3. Jogo coletivo mais importante que o talento individual. O Corinthians possui ótimos recursos, mas há clubes com melhor elenco, apesar da comparação ser feita em um País onde o nível do futebol infelizmente está abaixo de outros mercados. O que se pode concluir é que a força do conjunto, no qual um busca maior sintonia com o outro, acaba por se destacar em relação aos adversários que apresentam melhores jogadores.

4. Foco. A aplicação tática e a entrega dos atletas têm feito toda a diferença. Não importa se o jogo acontece em casa ou fora dela. O nível de concentração tem sido alto em praticamente todas as partidas.

5. Entender seu papel no grupo e cumpri-lo. Uma das razões que explica tamanho sucesso é que os jogadores sabem exatamente o que o treinador espera deles, colocando suas habilidades no cumprimento das tarefas.

6. Índice pequeno de falhas. Não existe jogo perfeito. Em algum momento alguém erra, claro. Mas em geral, quem erra menos faz a diferença. Além do mais, os erros não têm sido capitais, talvez pelo alto nível de concentração que os atletas têm apresentado, e existe uma certa tolerância com as falhas por parte do técnico.

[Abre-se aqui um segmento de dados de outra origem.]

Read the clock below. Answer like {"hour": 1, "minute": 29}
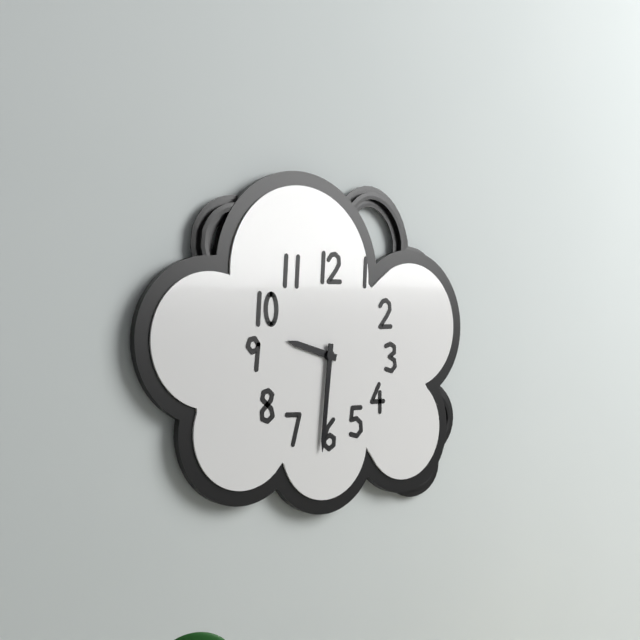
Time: {"hour": 9, "minute": 31}
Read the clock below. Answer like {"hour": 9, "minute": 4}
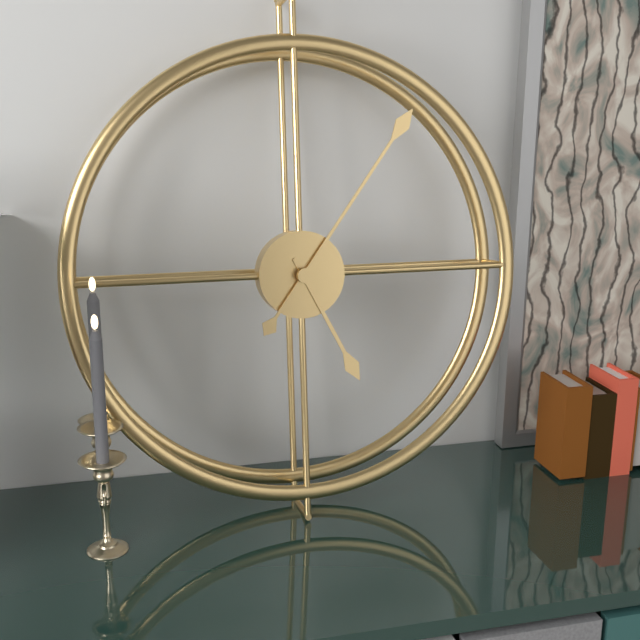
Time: {"hour": 5, "minute": 6}
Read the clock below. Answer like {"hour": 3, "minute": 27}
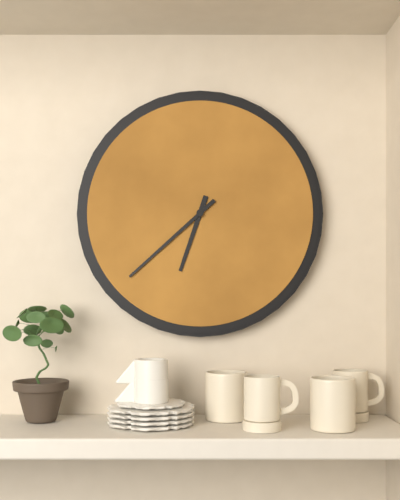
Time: {"hour": 6, "minute": 38}
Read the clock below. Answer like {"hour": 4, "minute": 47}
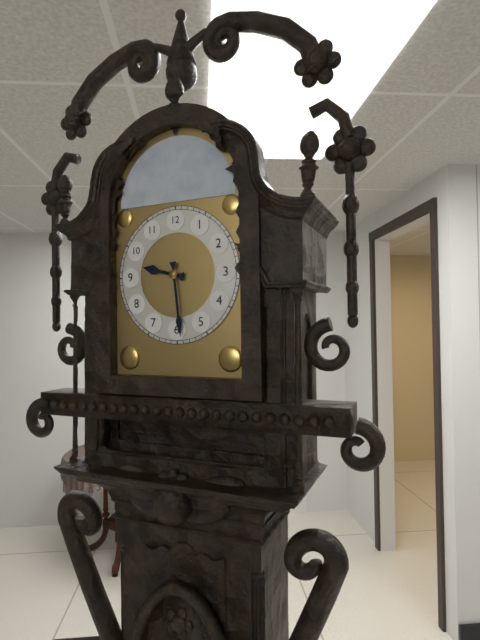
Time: {"hour": 9, "minute": 29}
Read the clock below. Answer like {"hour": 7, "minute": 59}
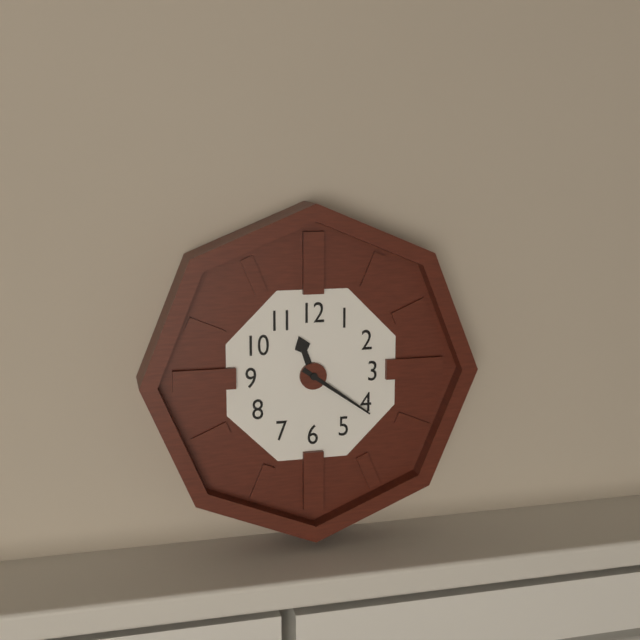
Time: {"hour": 11, "minute": 21}
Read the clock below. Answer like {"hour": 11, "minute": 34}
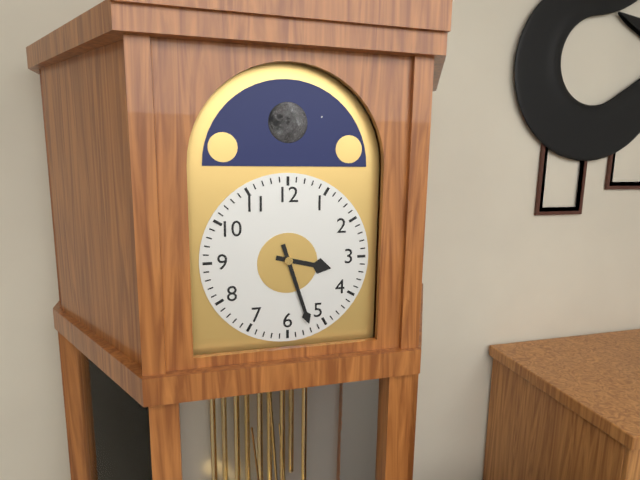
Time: {"hour": 3, "minute": 27}
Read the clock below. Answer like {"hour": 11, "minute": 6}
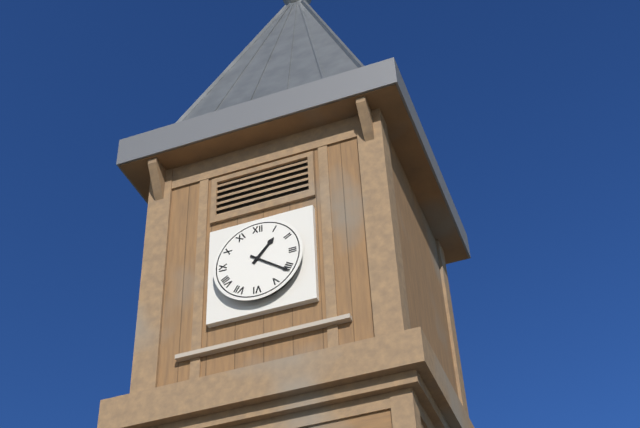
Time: {"hour": 1, "minute": 21}
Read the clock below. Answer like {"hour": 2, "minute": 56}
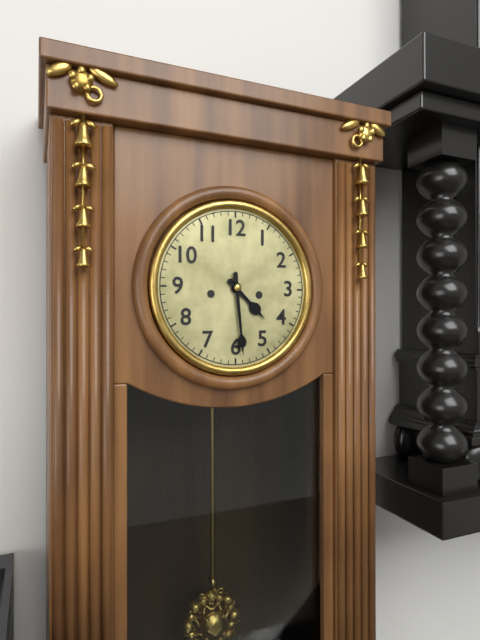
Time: {"hour": 4, "minute": 29}
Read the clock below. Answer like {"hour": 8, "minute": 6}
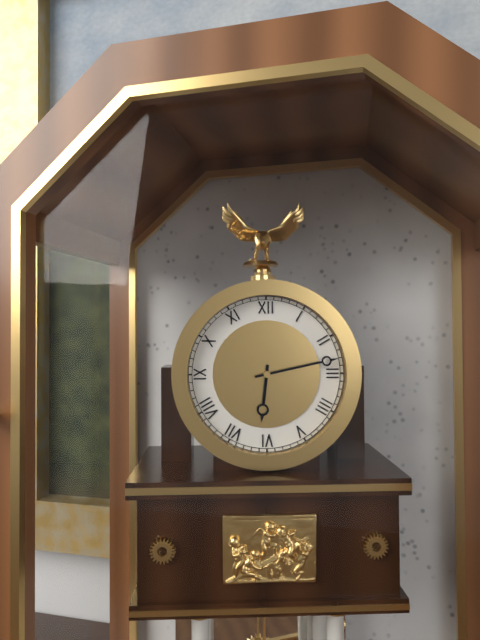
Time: {"hour": 6, "minute": 13}
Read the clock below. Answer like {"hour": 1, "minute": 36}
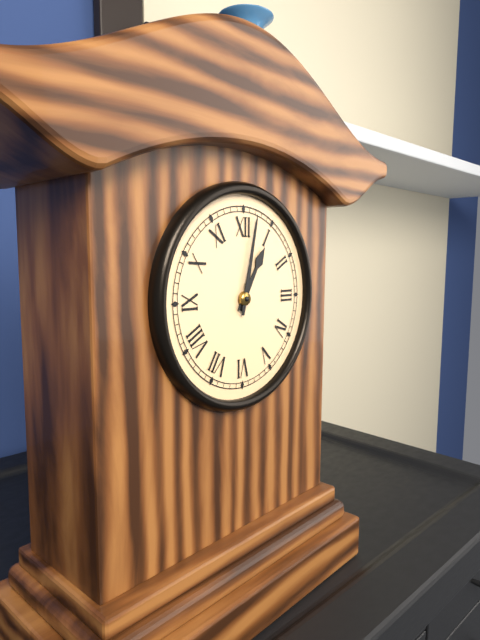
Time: {"hour": 1, "minute": 2}
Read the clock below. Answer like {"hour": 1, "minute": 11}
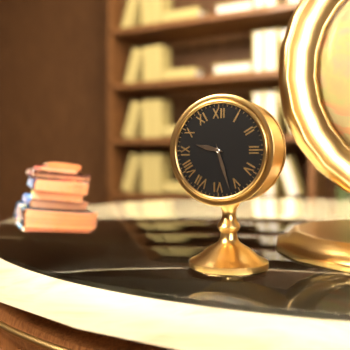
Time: {"hour": 9, "minute": 27}
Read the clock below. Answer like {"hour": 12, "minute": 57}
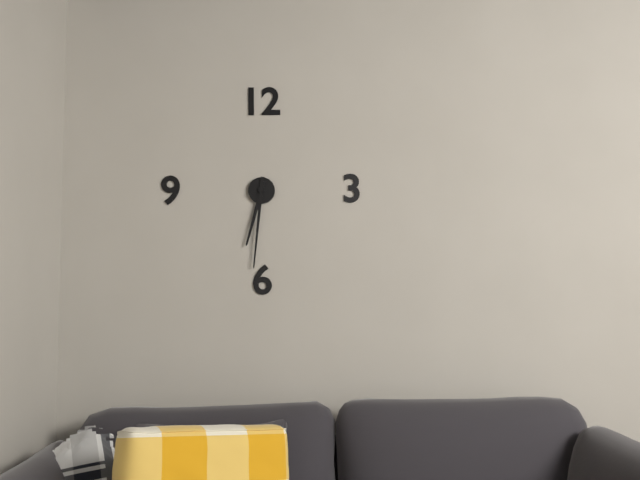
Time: {"hour": 6, "minute": 31}
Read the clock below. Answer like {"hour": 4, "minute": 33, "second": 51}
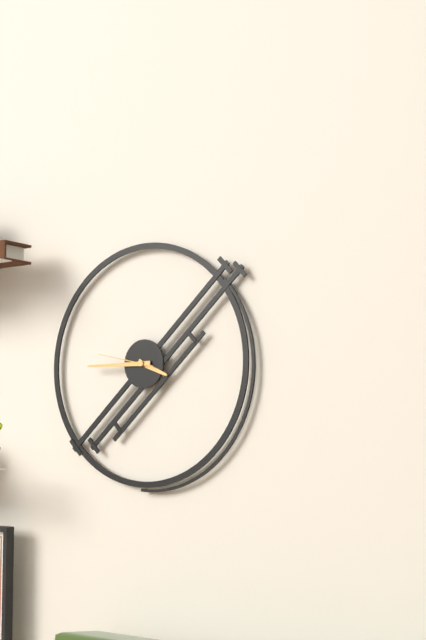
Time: {"hour": 3, "minute": 45, "second": 47}
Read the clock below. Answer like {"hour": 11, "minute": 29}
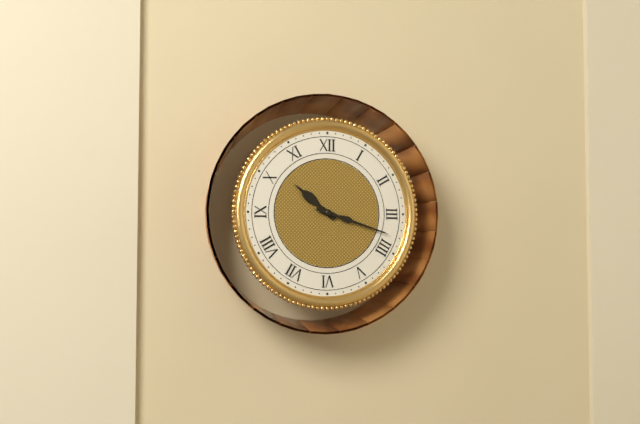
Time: {"hour": 10, "minute": 18}
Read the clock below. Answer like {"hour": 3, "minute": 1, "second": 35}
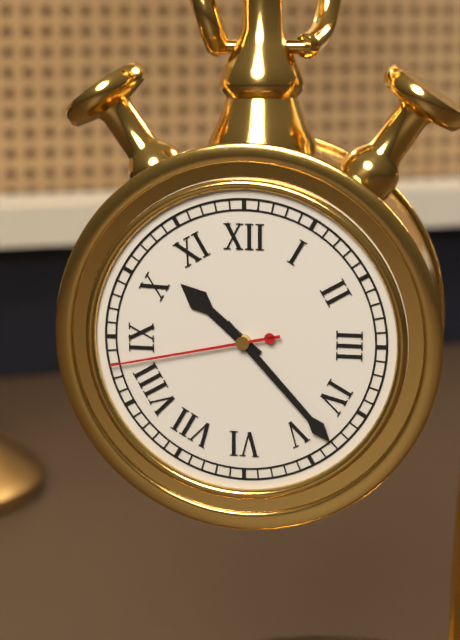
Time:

7. Aprendizado. Técnico e jogadores estão constantemente pensando nisso. Se algo não está dando certo, avaliam, aprimoram e repetem nos treinos até a exaustão para que na hora do vamos ver os problemas não voltem a acontecer.

8. Automotivação. O jogo coletivo é indispensável, mas se os indivíduos de uma equipe não encontram em si mesmos a motivação para fazer o seu trabalho, nada do que vimos antes se sustenta.

9. Humildade e fairplay. Nunca há jogo ganho. Seja antes ou depois das partidas, é preciso encarar cada uma das batalhas como passo para a missão cumprida. E dentro das regras, com respeito a todos. Em seu último jogo no primeiro turno, o Corinthians cometeu apenas duas faltas durante os noventa minutos. Menos do que o número de gols que marcou. Algo inédito.

É interessante ver que o esporte no Brasil, tantas vezes visto como uma atividade amadora do ponto de vista corporativo, ainda seja capaz de inspirar pessoas e empresas. E é provável que o hoje imbatível Corinthians deixe de sê-lo em algum momento. É natural. O que não significa que devemos ignorar os sinais que explicam seu atual sucesso e a ponta da tabela que alcançou.